RelationalAI Simple Start

Overview

This notebook provides a minimalistic starting point to help you get up and running with RelationalAI.

To see examples that showcase RelationalAI's analytics capabilities, check out the other notebooks on the docs site.

What you will learn

How to get RelationalAI's Python library running against your Snowflake data.
How to run a simple graph algorithm over your data.

Let's get started!

If you haven't already done so, begin by installing the RelationalAI Native App in your Snowflake account. See this page in the RelationalAI documentation for instructions.

Next, install RelationalAI's Python library into a local Python virtual environment and run rai init to connect your project to your Snowflake account.

This notebook is written with the assumption that you're running it from such a virtual environment. To do that, navigate in your terminal to your project's root directory and run the following commands:

source .venv/bin/activate
python -m pip install jupyter
jupyter lab

Note: The first command assumes you put your virtual environment in .venv as specified in the instructions in the documentation linked above. If you put it somewhere else, adjust the path accordingly.

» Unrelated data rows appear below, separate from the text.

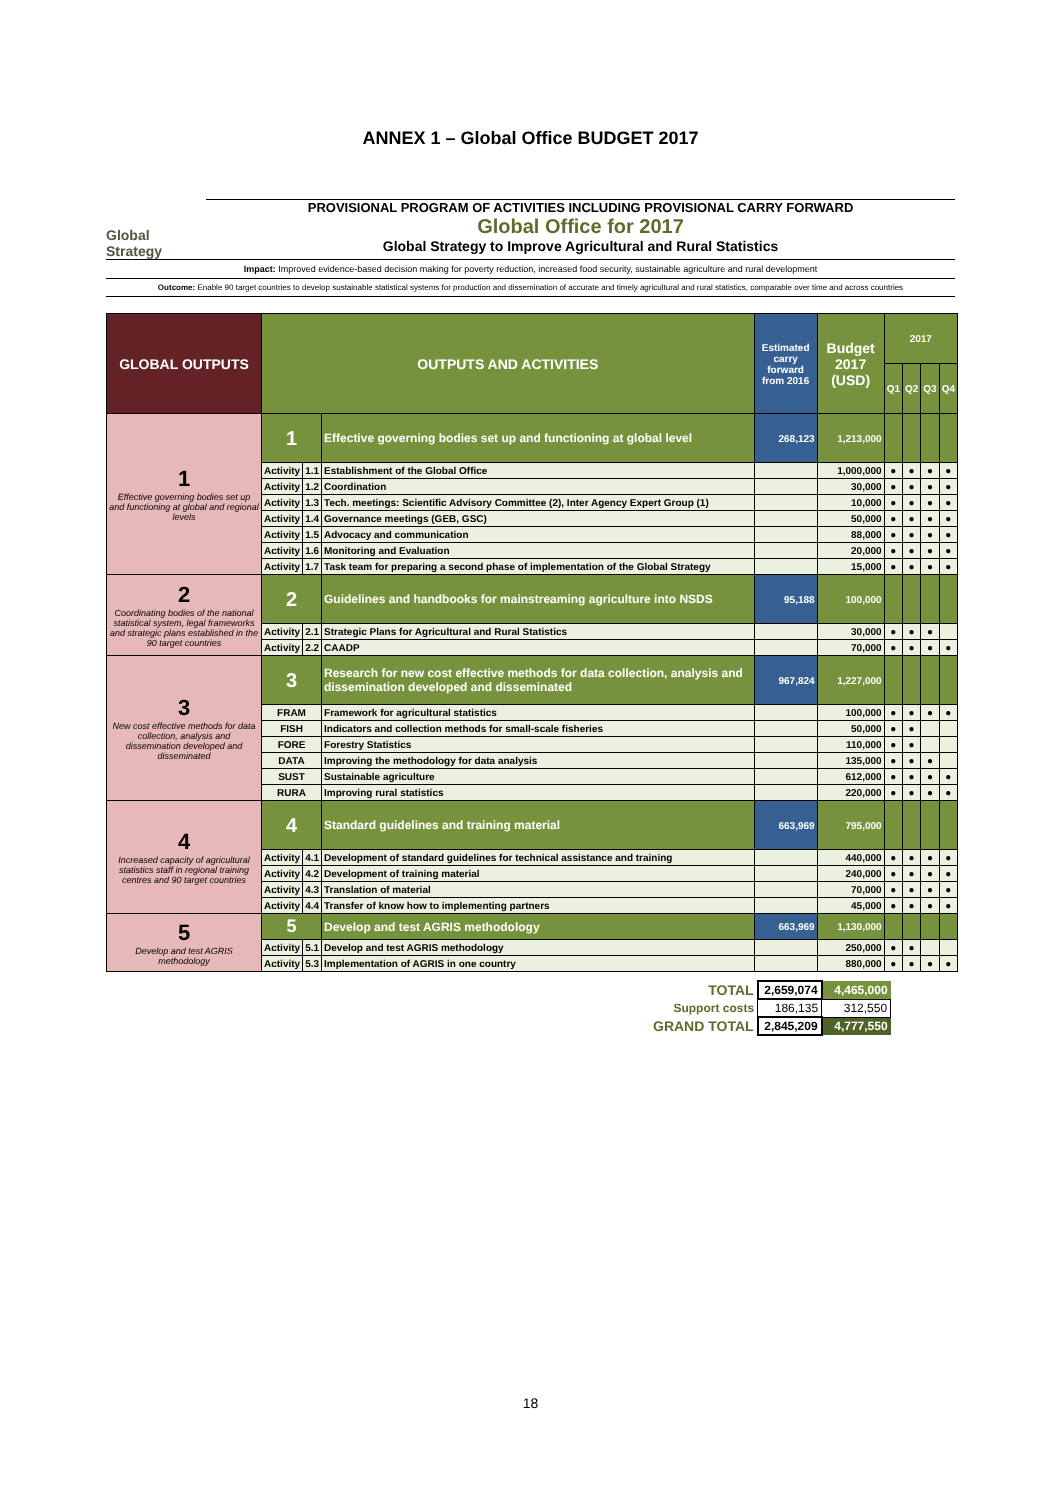ANNEX 1 – Global Office BUDGET 2017
Global Strategy
PROVISIONAL PROGRAM OF ACTIVITIES INCLUDING PROVISIONAL CARRY FORWARD
Global Office for 2017
Global Strategy to Improve Agricultural and Rural Statistics
Impact: Improved evidence-based decision making for poverty reduction, increased food security, sustainable agriculture and rural development
Outcome: Enable 90 target countries to develop sustainable statistical systems for production and dissemination of accurate and timely agricultural and rural statistics, comparable over time and across countries
| GLOBAL OUTPUTS | OUTPUTS AND ACTIVITIES | | | Estimated carry forward from 2016 | Budget 2017 (USD) | 2017 | | | |
| --- | --- | --- | --- | --- | --- | --- | --- | --- | --- |
| | | | | | | Q1 | Q2 | Q3 | Q4 |
| 1 Effective governing bodies set up and functioning at global and regional levels | 1 | | Effective governing bodies set up and functioning at global level | 268,123 | 1,213,000 | | | | |
| | Activity | 1.1 | Establishment of the Global Office | | 1,000,000 | ● | ● | ● | ● |
| | Activity | 1.2 | Coordination | | 30,000 | ● | ● | ● | ● |
| | Activity | 1.3 | Tech. meetings: Scientific Advisory Committee (2), Inter Agency Expert Group (1) | | 10,000 | ● | ● | ● | ● |
| | Activity | 1.4 | Governance meetings (GEB, GSC) | | 50,000 | ● | ● | ● | ● |
| | Activity | 1.5 | Advocacy and communication | | 88,000 | ● | ● | ● | ● |
| | Activity | 1.6 | Monitoring and Evaluation | | 20,000 | ● | ● | ● | ● |
| | Activity | 1.7 | Task team for preparing a second phase of implementation of the Global Strategy | | 15,000 | ● | ● | ● | ● |
| 2 Coordinating bodies of the national statistical system, legal frameworks and strategic plans established in the 90 target countries | 2 | | Guidelines and handbooks for mainstreaming agriculture into NSDS | 95,188 | 100,000 | | | | |
| | Activity | 2.1 | Strategic Plans for Agricultural and Rural Statistics | | 30,000 | ● | ● | ● | |
| | Activity | 2.2 | CAADP | | 70,000 | ● | ● | ● | ● |
| 3 New cost effective methods for data collection, analysis and dissemination developed and disseminated | 3 | | Research for new cost effective methods for data collection, analysis and dissemination developed and disseminated | 967,824 | 1,227,000 | | | | |
| | FRAM | | Framework for agricultural statistics | | 100,000 | ● | ● | ● | ● |
| | FISH | | Indicators and collection methods for small-scale fisheries | | 50,000 | ● | ● | | |
| | FORE | | Forestry Statistics | | 110,000 | ● | ● | | |
| | DATA | | Improving the methodology for data analysis | | 135,000 | ● | ● | ● | |
| | SUST | | Sustainable agriculture | | 612,000 | ● | ● | ● | ● |
| | RURA | | Improving rural statistics | | 220,000 | ● | ● | ● | ● |
| 4 Increased capacity of agricultural statistics staff in regional training centres and 90 target countries | 4 | | Standard guidelines and training material | 663,969 | 795,000 | | | | |
| | Activity | 4.1 | Development of standard guidelines for technical assistance and training | | 440,000 | ● | ● | ● | ● |
| | Activity | 4.2 | Development of training material | | 240,000 | ● | ● | ● | ● |
| | Activity | 4.3 | Translation of material | | 70,000 | ● | ● | ● | ● |
| | Activity | 4.4 | Transfer of know how to implementing partners | | 45,000 | ● | ● | ● | ● |
| 5 Develop and test AGRIS methodology | 5 | | Develop and test AGRIS methodology | 663,969 | 1,130,000 | | | | |
| | Activity | 5.1 | Develop and test AGRIS methodology | | 250,000 | ● | ● | | |
| | Activity | 5.3 | Implementation of AGRIS in one country | | 880,000 | ● | ● | ● | ● |
| TOTAL | 2,659,074 | 4,465,000 |
| Support costs | 186,135 | 312,550 |
| GRAND TOTAL | 2,845,209 | 4,777,550 |
18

Next, perform the necessary imports:

In [1]:

import relationalai as rai
from relationalai.std import aggregates
from relationalai.std.graphs import Graph
from relationalai.std import alias

The first time you run this notebook, you'll need to do a couple data-setup tasks. Those tasks are in the Appendix at the end of the notebook. If no one has run those commands for your account yet, scroll down to that section and follow the instructions there before proceeding.

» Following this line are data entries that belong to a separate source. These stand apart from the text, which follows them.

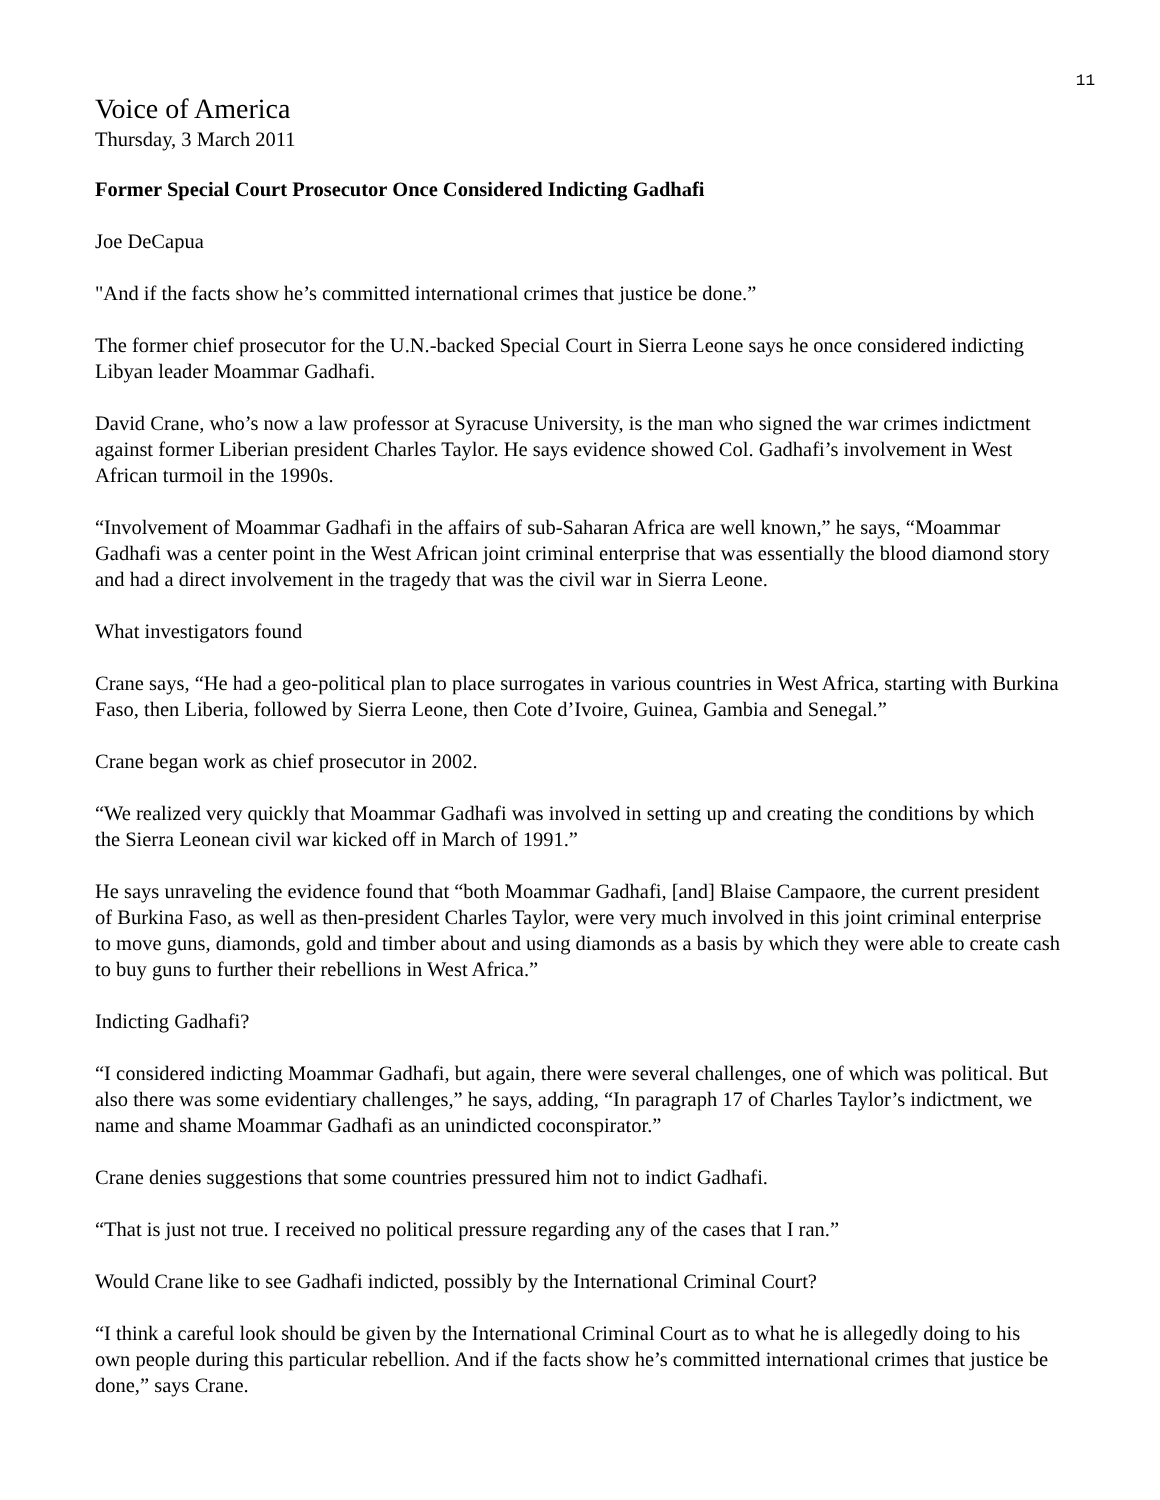11
Voice of America
Thursday, 3 March 2011
Former Special Court Prosecutor Once Considered Indicting Gadhafi
Joe DeCapua
"And if the facts show he’s committed international crimes that justice be done.”
The former chief prosecutor for the U.N.-backed Special Court in Sierra Leone says he once considered indicting Libyan leader Moammar Gadhafi.
David Crane, who’s now a law professor at Syracuse University, is the man who signed the war crimes indictment against former Liberian president Charles Taylor. He says evidence showed Col. Gadhafi’s involvement in West African turmoil in the 1990s.
“Involvement of Moammar Gadhafi in the affairs of sub-Saharan Africa are well known,” he says, “Moammar Gadhafi was a center point in the West African joint criminal enterprise that was essentially the blood diamond story and had a direct involvement in the tragedy that was the civil war in Sierra Leone.
What investigators found
Crane says, “He had a geo-political plan to place surrogates in various countries in West Africa, starting with Burkina Faso, then Liberia, followed by Sierra Leone, then Cote d’Ivoire, Guinea, Gambia and Senegal.”
Crane began work as chief prosecutor in 2002.
“We realized very quickly that Moammar Gadhafi was involved in setting up and creating the conditions by which the Sierra Leonean civil war kicked off in March of 1991.”
He says unraveling the evidence found that “both Moammar Gadhafi, [and] Blaise Campaore, the current president of Burkina Faso, as well as then-president Charles Taylor, were very much involved in this joint criminal enterprise to move guns, diamonds, gold and timber about and using diamonds as a basis by which they were able to create cash to buy guns to further their rebellions in West Africa.”
Indicting Gadhafi?
“I considered indicting Moammar Gadhafi, but again, there were several challenges, one of which was political. But also there was some evidentiary challenges,” he says, adding, “In paragraph 17 of Charles Taylor’s indictment, we name and shame Moammar Gadhafi as an unindicted coconspirator.”
Crane denies suggestions that some countries pressured him not to indict Gadhafi.
“That is just not true. I received no political pressure regarding any of the cases that I ran.”
Would Crane like to see Gadhafi indicted, possibly by the International Criminal Court?
“I think a careful look should be given by the International Criminal Court as to what he is allegedly doing to his own people during this particular rebellion. And if the facts show he’s committed international crimes that justice be done,” says Crane.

Define Model in RelationalAI

Let's define our model object. Models represent collections of objects. Objects, like Python objects, have types and properties, which we will define in a bit.

In [2]:

model = rai.Model("SimpleStart")

Referencing Snowflake Data

Due to RelationalAI's tight integration with Snowflake, we can refer to data that we are streaming to our RelationalAI schema by simply referring to the source:
<my_database>.<my_schema>.<my_table>.

The data for this example consists of a single table called CONNECTIONS whose columns are called station_1 and station_2. These station values represent IDs of power stations, and a row in the table represents a connection (via transmission lines and substations) between two power stations.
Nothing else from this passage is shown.